Minister of the interior, Chaudhry Nisar Ali Khan commented, “Such an attack on woman and children is against humanity.” Authorities figure that more than 100 people were wounded. Among the dead are police officers and almost 40 children.
The bodies have been moved to St. John’s Church, one of the oldest churches in the city. A large troop of police officers maintains the city grounds and the church, as mourners can enter with a security check.
A senior official of the bomb disposal squad, Shafqat Malik confirmed that every individual bomber carried six kilos of explosives on their person. This is not the first attack on non-Sunni groups, as 2 churches and more than 100 homes were burned by a large Muslim mob.
Some people believe that government policy is enabling terrorists by not being strict and cracking down on them. Christians in Pakistan hold crosses and protest the lack of justice. The roads of Lahore are blocked with picketers who condemn violence.
-- -- --
# [Exercise set]
a) From the passage about the bomb attack, copy everything from "A senior official" down to "who condemn violence." word for word.
b) Write the next part of the passage about the bomb attack, picking up after its last sentence.
The items after this passage come from a different source.
-- -- --
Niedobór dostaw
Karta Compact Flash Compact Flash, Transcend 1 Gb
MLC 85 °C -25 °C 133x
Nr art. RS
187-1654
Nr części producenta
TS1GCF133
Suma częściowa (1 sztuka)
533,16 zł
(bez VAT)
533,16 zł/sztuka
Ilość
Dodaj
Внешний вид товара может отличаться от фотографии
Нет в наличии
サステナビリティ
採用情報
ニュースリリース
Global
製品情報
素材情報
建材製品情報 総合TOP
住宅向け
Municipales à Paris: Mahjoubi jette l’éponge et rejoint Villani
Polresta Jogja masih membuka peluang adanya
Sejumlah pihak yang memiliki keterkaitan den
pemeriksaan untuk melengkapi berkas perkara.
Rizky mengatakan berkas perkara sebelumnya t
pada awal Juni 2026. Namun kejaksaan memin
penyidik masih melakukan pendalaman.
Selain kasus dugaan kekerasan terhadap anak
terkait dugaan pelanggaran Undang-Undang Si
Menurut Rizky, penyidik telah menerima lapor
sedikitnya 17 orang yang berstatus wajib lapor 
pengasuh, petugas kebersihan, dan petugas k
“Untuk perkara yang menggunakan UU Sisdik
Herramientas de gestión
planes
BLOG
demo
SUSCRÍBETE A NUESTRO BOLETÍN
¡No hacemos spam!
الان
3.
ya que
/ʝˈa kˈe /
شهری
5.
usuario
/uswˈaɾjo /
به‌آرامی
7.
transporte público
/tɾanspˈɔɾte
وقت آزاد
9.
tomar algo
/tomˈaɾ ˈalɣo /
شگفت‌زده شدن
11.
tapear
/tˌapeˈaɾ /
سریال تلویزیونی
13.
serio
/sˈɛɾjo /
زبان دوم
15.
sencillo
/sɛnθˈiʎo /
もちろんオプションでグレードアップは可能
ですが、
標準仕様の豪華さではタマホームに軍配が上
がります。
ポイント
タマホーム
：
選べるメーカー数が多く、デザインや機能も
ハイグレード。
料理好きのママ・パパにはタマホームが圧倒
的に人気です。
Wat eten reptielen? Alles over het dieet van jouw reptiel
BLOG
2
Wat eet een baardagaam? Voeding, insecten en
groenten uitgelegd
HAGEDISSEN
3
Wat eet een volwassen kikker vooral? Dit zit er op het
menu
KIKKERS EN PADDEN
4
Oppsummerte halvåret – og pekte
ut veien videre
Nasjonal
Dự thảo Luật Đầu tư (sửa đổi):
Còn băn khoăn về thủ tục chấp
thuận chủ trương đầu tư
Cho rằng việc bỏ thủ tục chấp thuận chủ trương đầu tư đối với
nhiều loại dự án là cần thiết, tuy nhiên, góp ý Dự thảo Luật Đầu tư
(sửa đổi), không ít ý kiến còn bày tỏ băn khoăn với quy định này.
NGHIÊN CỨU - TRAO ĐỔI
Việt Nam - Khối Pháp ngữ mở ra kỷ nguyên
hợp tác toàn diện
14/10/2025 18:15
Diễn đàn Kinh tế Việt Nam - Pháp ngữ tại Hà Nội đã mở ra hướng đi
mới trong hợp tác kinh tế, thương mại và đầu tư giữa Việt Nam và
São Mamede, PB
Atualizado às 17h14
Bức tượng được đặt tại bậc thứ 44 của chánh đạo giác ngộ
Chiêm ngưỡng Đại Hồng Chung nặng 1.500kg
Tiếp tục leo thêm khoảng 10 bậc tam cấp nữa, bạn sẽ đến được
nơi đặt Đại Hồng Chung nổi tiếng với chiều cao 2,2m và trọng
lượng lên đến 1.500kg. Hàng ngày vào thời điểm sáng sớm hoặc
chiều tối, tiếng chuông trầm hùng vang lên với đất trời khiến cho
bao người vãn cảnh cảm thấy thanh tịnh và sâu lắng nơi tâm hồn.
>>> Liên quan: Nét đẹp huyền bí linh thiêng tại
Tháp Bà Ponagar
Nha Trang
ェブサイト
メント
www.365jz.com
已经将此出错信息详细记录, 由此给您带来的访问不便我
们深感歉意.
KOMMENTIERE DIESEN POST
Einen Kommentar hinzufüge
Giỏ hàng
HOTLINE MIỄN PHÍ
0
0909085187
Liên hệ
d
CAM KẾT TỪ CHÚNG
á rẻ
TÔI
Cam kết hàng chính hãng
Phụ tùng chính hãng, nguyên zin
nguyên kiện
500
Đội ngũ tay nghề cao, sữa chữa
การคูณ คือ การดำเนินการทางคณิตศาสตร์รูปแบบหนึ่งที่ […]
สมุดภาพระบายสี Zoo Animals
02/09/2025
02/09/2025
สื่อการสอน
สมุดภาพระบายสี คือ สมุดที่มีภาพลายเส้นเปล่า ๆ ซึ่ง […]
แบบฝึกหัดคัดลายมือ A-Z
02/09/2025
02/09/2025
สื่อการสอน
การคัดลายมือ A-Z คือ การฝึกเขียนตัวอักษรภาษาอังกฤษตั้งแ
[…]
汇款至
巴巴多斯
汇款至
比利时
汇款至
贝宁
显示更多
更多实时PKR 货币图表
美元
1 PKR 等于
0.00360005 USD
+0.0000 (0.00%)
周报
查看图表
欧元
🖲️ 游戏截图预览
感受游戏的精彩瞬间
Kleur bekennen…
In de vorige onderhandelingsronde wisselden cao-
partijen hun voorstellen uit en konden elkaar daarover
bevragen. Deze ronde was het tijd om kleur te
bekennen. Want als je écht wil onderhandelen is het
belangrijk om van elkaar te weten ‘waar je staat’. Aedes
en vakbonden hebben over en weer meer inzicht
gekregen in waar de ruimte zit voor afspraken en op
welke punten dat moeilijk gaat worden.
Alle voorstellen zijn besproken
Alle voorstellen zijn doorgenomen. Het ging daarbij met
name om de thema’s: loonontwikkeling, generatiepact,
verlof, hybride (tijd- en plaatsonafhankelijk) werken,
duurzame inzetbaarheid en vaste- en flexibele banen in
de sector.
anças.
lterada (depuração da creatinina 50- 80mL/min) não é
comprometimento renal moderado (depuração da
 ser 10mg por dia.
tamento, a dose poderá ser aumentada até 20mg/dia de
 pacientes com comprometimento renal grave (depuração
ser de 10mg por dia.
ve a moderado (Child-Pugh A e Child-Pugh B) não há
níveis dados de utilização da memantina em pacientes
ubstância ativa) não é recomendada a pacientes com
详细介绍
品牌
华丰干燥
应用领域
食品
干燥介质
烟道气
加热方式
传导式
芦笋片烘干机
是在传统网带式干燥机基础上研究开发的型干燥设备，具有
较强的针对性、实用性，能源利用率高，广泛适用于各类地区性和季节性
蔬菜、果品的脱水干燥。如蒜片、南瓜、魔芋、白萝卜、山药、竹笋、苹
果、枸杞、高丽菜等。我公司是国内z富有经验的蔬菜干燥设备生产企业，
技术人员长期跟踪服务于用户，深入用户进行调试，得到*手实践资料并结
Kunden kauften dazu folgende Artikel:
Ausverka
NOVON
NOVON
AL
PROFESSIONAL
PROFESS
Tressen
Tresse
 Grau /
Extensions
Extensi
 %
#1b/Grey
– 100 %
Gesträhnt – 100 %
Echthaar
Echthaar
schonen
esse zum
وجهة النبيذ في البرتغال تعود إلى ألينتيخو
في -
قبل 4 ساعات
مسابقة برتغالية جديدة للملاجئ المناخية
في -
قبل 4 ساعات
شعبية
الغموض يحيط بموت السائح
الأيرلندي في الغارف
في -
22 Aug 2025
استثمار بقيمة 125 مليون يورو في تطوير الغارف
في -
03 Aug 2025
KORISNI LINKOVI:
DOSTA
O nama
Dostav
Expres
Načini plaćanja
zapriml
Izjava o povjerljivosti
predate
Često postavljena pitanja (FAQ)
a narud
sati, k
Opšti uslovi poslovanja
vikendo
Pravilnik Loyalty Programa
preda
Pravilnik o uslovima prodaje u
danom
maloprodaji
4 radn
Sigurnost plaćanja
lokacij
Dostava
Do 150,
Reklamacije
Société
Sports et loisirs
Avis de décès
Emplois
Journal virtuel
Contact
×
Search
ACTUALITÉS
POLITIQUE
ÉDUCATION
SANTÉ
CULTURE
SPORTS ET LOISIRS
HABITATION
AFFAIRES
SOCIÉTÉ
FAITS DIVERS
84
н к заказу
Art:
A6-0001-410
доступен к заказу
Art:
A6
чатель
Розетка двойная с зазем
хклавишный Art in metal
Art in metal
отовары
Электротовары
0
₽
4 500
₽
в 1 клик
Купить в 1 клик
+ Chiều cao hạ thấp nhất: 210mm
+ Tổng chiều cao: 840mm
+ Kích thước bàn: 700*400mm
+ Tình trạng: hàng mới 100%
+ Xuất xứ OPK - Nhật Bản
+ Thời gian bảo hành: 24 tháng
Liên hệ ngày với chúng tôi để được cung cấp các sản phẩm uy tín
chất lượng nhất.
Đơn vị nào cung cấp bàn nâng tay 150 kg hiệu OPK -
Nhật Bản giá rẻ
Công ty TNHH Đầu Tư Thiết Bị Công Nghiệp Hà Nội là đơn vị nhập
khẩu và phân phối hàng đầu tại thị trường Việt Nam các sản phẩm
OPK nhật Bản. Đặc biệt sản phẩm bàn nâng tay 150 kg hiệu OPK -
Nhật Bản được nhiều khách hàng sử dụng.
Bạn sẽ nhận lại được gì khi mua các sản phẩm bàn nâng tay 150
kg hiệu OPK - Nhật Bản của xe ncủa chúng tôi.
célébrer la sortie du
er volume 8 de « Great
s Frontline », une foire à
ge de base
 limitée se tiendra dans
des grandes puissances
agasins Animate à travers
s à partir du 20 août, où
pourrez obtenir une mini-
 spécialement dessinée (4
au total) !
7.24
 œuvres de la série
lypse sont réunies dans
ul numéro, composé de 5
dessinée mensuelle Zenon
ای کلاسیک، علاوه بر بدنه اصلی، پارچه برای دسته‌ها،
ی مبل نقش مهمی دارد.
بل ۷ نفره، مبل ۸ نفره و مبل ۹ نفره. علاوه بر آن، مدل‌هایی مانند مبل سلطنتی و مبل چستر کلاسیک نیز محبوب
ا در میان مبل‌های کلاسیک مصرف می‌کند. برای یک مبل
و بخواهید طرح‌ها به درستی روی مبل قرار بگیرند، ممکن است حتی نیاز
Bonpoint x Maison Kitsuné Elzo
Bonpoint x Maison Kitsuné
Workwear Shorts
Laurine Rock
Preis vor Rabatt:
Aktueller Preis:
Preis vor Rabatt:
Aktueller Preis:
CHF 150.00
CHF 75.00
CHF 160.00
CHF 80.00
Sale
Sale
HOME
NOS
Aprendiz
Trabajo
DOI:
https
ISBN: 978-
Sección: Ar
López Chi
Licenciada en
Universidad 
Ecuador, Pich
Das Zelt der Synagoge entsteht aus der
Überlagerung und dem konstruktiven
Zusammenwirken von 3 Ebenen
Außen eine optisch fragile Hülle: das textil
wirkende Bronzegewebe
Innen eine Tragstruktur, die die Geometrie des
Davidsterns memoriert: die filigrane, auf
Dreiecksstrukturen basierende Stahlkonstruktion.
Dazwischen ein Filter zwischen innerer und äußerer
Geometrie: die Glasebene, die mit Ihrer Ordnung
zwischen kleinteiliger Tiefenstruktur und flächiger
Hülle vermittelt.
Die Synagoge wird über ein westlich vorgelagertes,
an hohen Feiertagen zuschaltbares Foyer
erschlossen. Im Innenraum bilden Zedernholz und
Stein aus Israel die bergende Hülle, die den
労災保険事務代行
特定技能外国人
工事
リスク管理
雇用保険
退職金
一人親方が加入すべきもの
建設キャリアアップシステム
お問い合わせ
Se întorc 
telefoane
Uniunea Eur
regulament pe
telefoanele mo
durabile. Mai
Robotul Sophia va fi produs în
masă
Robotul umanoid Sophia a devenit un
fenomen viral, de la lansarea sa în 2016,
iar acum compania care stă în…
-- -- --
# [Responses to the exercise]
a)
A senior official of the bomb disposal squad, Shafqat Malik confirmed that every individual bomber carried six kilos of explosives on their person. This is not the first attack on non-Sunni groups, as 2 churches and more than 100 homes were burned by a large Muslim mob.
Some people believe that government policy is enabling terrorists by not being strict and cracking down on them. Christians in Pakistan hold crosses and protest the lack of justice. The roads of Lahore are blocked with picketers who condemn violence.

b)
Prime Minister Nawaz Sharif commented that terrorists don’t have religion, and that their murder is against Islam as well as all religions. Groups in the country stand with those who are suffering and express solidarity. Meanwhile while policies are edited back in forth in the government, the people have taken to the streets. One young man holds up a sign in Lahore protesting, “we want justice. “It remains to be seen what the hundreds of Christians and other activists will achieve, but the roads are blocked, and the people demand to be heard.